Johannesburg - As each day passes, South Africans are getting more and more frustrated with the non-functioning Post Office. Employees at the Post Office have been on a wage strike for more than a month.
The agreement would be effective from December 1, said Simo Lushaba, head of the intervention team appointed by Telecommunications and Postal Minister Siyabonga Cwele and Finance Minister Nhlanhla Nene.
The agreement would be implemented immediately, subject to cash flow.
"The SA Postal and Allied Workers&39; Union (Sapawu) and the Democratic Postal and Communications Union (Depacu)... have agreed to an increase of 6.5 percent for the bargaining unit," he said.
Sapawu and Depacu represented 61 percent of employees at bargaining level.
Part of the agreement involved converting part-time and casual employees to full-time employees from December 1, with full benefits becoming effective on April 1, 2015. The full conversion would be completed within 24 months.
"However, following concerted and single-minded efforts by all relevant stakeholders... the Communication Workers Union (CWU), which represents 39 percent of the employees in the bargaining unit, has stuck to the demand of a 7.5 percent increase," said Lushaba.

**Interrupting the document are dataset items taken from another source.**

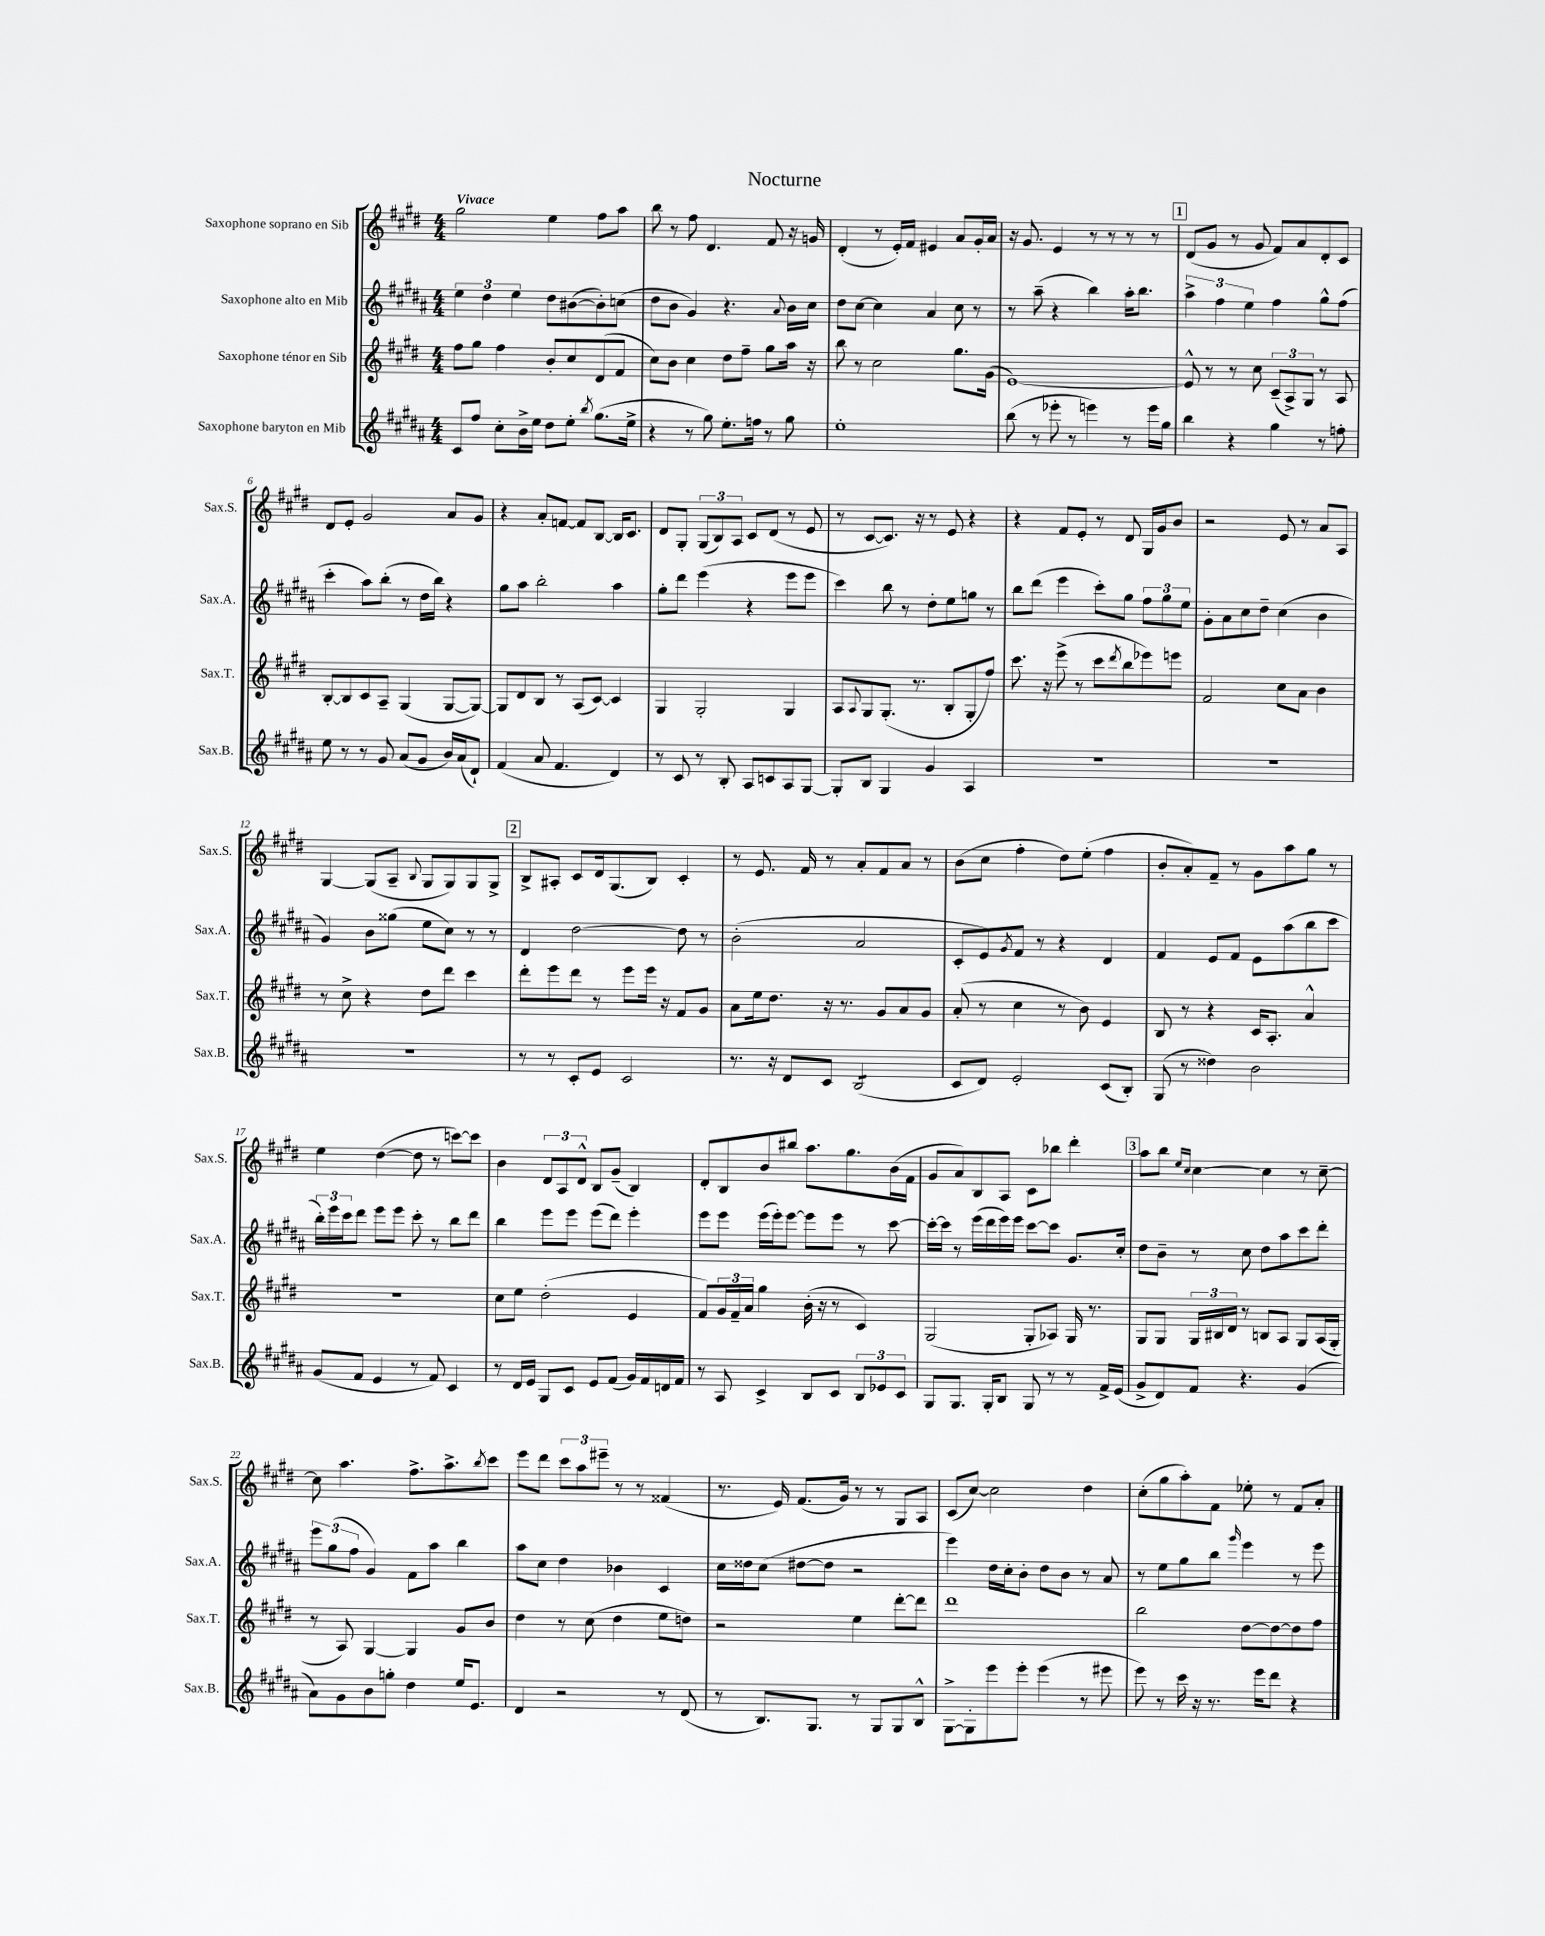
\header { title = "Nocturne" }
<<
\new StaffGroup <<
\new Staff = "s0" \with { instrumentName = "Saxophone soprano en Sib" shortInstrumentName = "Sax.S." } {
    \clef treble \key e \major \numericTimeSignature \time 4/4 \tempo "Vivace"
    gis''2 e''4 fis''8 a''8 |
    b''8 r8 fis''8 dis'4. fis'8 r16 g'16 |
    dis'4-.( r8 e'16-.) fis'16 eis'4 a'8 gis'16-. a'16 |
    r16 gis'8. e'4 r8 r8 r8 r8 |
    \mark \markup { \box "1" } dis'8( gis'8 r8 gis'8 fis'8) a'8 dis'8-. cis'8 |
    dis'8 e'8-. gis'2 a'8 gis'8 |
    r4 a'8-. f'8~ f'8 b8~ b16 cis'8. |
    dis'8 gis8-. \tuplet 3/2 { gis8( b8) a8 } cis'8 dis'8( r8 e'8 |
    r8 cis'8~ cis'8.) r16 r8 e'8 r4 |
    r4 fis'8 e'8-. r8 dis'8 gis16 gis'16 b'8 |
    r2 e'8 r8 a'8 a8 |
    gis4~ gis8( a8-- \appoggiatura { b8 } gis8 gis8) gis8 gis8-> |
    \mark \markup { \box "2" } b8-> ais8-. cis'8 dis'16 gis8.( b8) cis'4-. |
    r8 e'8. fis'16 r8 a'8-. fis'8 a'8 r8 |
    b'8( cis''8 fis''4-. dis''8) e''8-.( fis''4 |
    b'8-. a'8-.) fis'8-- r8 gis'8 a''8 gis''8 r8 |
    e''4 dis''4~( dis''8 r8 c'''8~) c'''8 |
    b'4 \tuplet 3/2 { dis'8 a8 dis'8-^ } b8 gis'8--( b4) |
    dis'8-. b8 b'8 bis''8 a''8. gis''8. b'16( fis'16 |
    gis'8 a'8) b8 a8 cis'8 bes''8 dis'''4-. |
    \mark \markup { \box "3" } a''8 b''8 \grace { e''16 cis''16 } cis''4~ cis''4 r8 cis''8~-- |
    cis''8 a''4. fis''8.-> a''8.-> \acciaccatura { b''8 } cis'''8 |
    e'''8 dis'''8 \tuplet 3/2 { cis'''8 a''8 eis'''8-- } r8 r8 fisis'4( |
    r8. e'16) fis'8.( gis'16) r8 r8 gis8 a8 |
    cis'8( cis''8~) cis''2 dis''4 |
    cis''8-.( gis''8 a''8-.) fis'8 ees''8-. r8 fis'8 a'8-. \bar "|." |
}
\new Staff = "s1" \with { instrumentName = "Saxophone alto en Mib" shortInstrumentName = "Sax.A." } {
    \clef treble \key b \major \numericTimeSignature \time 4/4
    \tuplet 3/2 { e''4 dis''4 e''4 } dis''8 bis'8~( bis'8-.) c''8( |
    dis''8 b'8 gis'4) r4. \appoggiatura { ais'8 } b'16 cis''16 |
    dis''8 cis''8~ cis''4 ais'4 cis''8 r8 |
    r8 ais''8--( r4 b''4) ais''16-. b''8. |
    \mark \markup { \box "1" } \tuplet 3/2 { ais''4-> fis''4 e''4 } fis''4 gis''8-^ fis''8( |
    cis'''4-. ais''8) b''8-.( r8 dis''16 b''16) r4 |
    gis''8 ais''8 b''2-. ais''4 |
    gis''8-. dis'''8 e'''4( r4 e'''8 e'''8 |
    cis'''4) b''8 r8 dis''8-. e''8 g''8 r8 |
    b''8 dis'''8( e'''4 cis'''8-.) gis''8 \tuplet 3/2 { fis''8 gis''8 e''8 } |
    gis'8-. ais'8 cis''8 dis''8-- cis''4( b'4 |
    gis'4) b'8 gisis''8( e''8 cis''8) r8 r8 |
    \mark \markup { \box "2" } dis'4 dis''2~ dis''8 r8 |
    b'2-.( ais'2 |
    cis'8-. e'8) \acciaccatura { gis'8 } fis'8 r8 r4 dis'4 |
    fis'4 e'8 fis'8 e'8 ais''8( b''8 cis'''8 |
    \tuplet 3/2 { b''16-.) e'''16 cis'''16 } dis'''8 e'''8 e'''8 cis'''8-. r8 b''8 dis'''8 |
    b''4 e'''8 e'''8 e'''8( dis'''8) e'''4-. |
    e'''8 e'''8 e'''16( e'''16-.) e'''8~ e'''8 e'''8 r8 cis'''8~ |
    cis'''16~-. cis'''16 r8 e'''16( dis'''16 e'''16) e'''16 cis'''8~ cis'''8 gis'8. cis''16-. |
    \mark \markup { \box "3" } dis''8 b'8-- r8 cis''8 dis''8 ais''8 cis'''8 dis'''8-. |
    \tuplet 3/2 { e'''8 gis''8( fis''8 } gis'4) fis'8 ais''8 b''4 |
    ais''8 cis''8 dis''4 bes'4 cis'4 |
    cis''16 disis''16 cis''8( dis''8~ dis''8 r2 |
    e'''4) dis''16 cis''16-. b'8-. dis''8 b'8 r8 ais'8 |
    r8 e''8 gis''8 b''8 \grace { gis'''16 } e'''4 r8 e'''8 \bar "|." |
}
\new Staff = "s2" \with { instrumentName = "Saxophone ténor en Sib" shortInstrumentName = "Sax.T." } {
    \clef treble \key e \major \numericTimeSignature \time 4/4
    fis''8 gis''8 fis''4 b'8-. cis''8 dis'8( fis'8 |
    cis''8) b'8 cis''4 dis''8 fis''8-- gis''8 a''16 r16 |
    b''8 r8 cis''2 gis''8. gis'16( |
    e'1~) |
    \mark \markup { \box "1" } e'8-^ r8 r8 cis''8 \tuplet 3/2 { cis'8--( a8->) gis8 } r8 a8 |
    b8~-. b8 cis'8 a8-- gis4( gis8~ gis8~) |
    gis8 dis'8 b8 r8 a8( cis'8~) cis'4 |
    gis4 gis2-. gis4 |
    a8 \appoggiatura { a8 } gis8 gis8.-.( r8. b8-. gis8-. fis''8) |
    cis'''8. r16 e'''8->( r8 cis'''8 \acciaccatura { dis'''8 } b''8 ees'''8) e'''8 |
    fis'2 cis''8 a'8 b'4 |
    r8 cis''8-> r4 dis''8 dis'''8 cis'''4 |
    \mark \markup { \box "2" } dis'''8-. e'''8 dis'''8 r8 e'''8 e'''16 r16 fis'8 gis'8 |
    a'8 e''16 dis''8. r16 r8. gis'8 a'8 gis'8 |
    a'8-.( r8 cis''4 r8 b'8) e'4 |
    b8 r8 r4 cis'16 a8.-. a'4-^ |
    r1 |
    cis''8 e''8 dis''2-.( e'4 |
    fis'8) \tuplet 3/2 { gis'16 fis'16-- a'16 } gis''4 b'16-.( r16 r8 cis'4) |
    gis2( gis8-. aes8) gis16 r8. |
    \mark \markup { \box "3" } gis8 gis8 \tuplet 3/2 { gis16 bis16 dis'16 } r8 b8 a8 gis8 a16( gis16-. |
    r8 a8) gis4~ gis4 gis'8 b'8 |
    dis''4 r8 cis''8( dis''4 e''8 d''8) |
    r2 e''4 dis'''8~-. dis'''8 |
    dis'''1 |
    b''2 dis''8~ dis''8~ dis''8 fis''8 \bar "|." |
}
\new Staff = "s3" \with { instrumentName = "Saxophone baryton en Mib" shortInstrumentName = "Sax.B." } {
    \clef treble \key b \major \numericTimeSignature \time 4/4
    cis'8 fis''8 cis''8-. b'16-> e''16 dis''8 e''8-. \acciaccatura { b''8 } gis''8.( e''16-> |
    r4 r8 gis''8) e''8.-. f''16 r8 gis''8 |
    e''1-. |
    b''8( r8 ees'''8-. r8 e'''4) r8 e'''16 gis''16 |
    \mark \markup { \box "1" } b''4 r4 gis''4 r8 f''8-. |
    e''8 r8 r8 gis'8 ais'8( gis'8 b'16) ais'16( dis'8-!) |
    fis'4( ais'8 fis'4. dis'4) |
    r8 cis'8 r8 b8-. ais8 c'8 ais8 gis8~ |
    gis8-. b8 gis4 gis'4 ais4 |
    R1 |
    R1 |
    R1 |
    \mark \markup { \box "2" } r8 r8 cis'8-. e'8 cis'2 |
    r8. r16 dis'8 cis'8 b2:8( |
    cis'8 dis'8) e'2-. cis'8( b8-.) |
    gis8( r8 disis''4) b'2 |
    gis'8( fis'8 e'4 r8 fis'8) cis'4 |
    r8 dis'16 e'16 gis8 cis'8 e'8 fis'8( gis'16) fis'16 d'16 fis'16 |
    r8 ais8 cis'4-> b8 cis'8 \tuplet 3/2 { b8 ees'8 cis'8 } |
    gis8 gis8. gis16-. b8 gis8 r8 r8 fis'16-> e'16( |
    \mark \markup { \box "3" } gis'8-> dis'8) fis'8 r4. gis'4( |
    ais'8) gis'8 b'8 g''8-. dis''4 e''16 e'8. |
    dis'4 r2 r8 dis'8( |
    r8 b8.) gis8. r8 gis8 gis8 b8-^ |
    gis8~-> gis8-. e'''8 e'''8-. e'''4( r8 eis'''8 |
    e'''8) r8 cis'''16 r16 r8. e'''16 dis'''8 r4 \bar "|." |
}
>>
>>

The CWU wanted the increase implemented immediately and backdated to April 2014. It further wanted backdated portions to be paid for January, February and March 2015.
"They have rejected all the conditions which are inextricably linked to the financial position in which the SA Post Office finds itself," Lushaba said.
"The post office cannot afford these demands and [the] ability to meet even the agreed increases depends on restoration of stable operations, recovery, and turnaround of operations.
"We believe that it will be irresponsible for the leadership of the organisation to accede to demands made by the CWU owing to our current financial position.
"Given our current cash flow scenario, it is absolutely impossible to agree on any guarantees, hence the conditions around our agreement with the other unions," Lushaba said.
Cwele and Nene&39;s intervention allowed Sapo to become a 21st century service provider, he said.
"We urge all the remaining employees to return to work immediately so as to proceed with the task of rebuilding the SA Post Office," Lushaba said.
"Failure to heed this call will result in the implementation of the HR dismissal procedures with effect from Monday, November 24."
The major mail sorting centres in Gauteng hardest hit by the strike, Witpos and Tshwane Mail, were 100 percent staffed and operational.
The Polokwane and Welkom mail sorting centres had also resumed operations.
However, the Germiston and OR Tambo mail centre were not yet back to full capacity.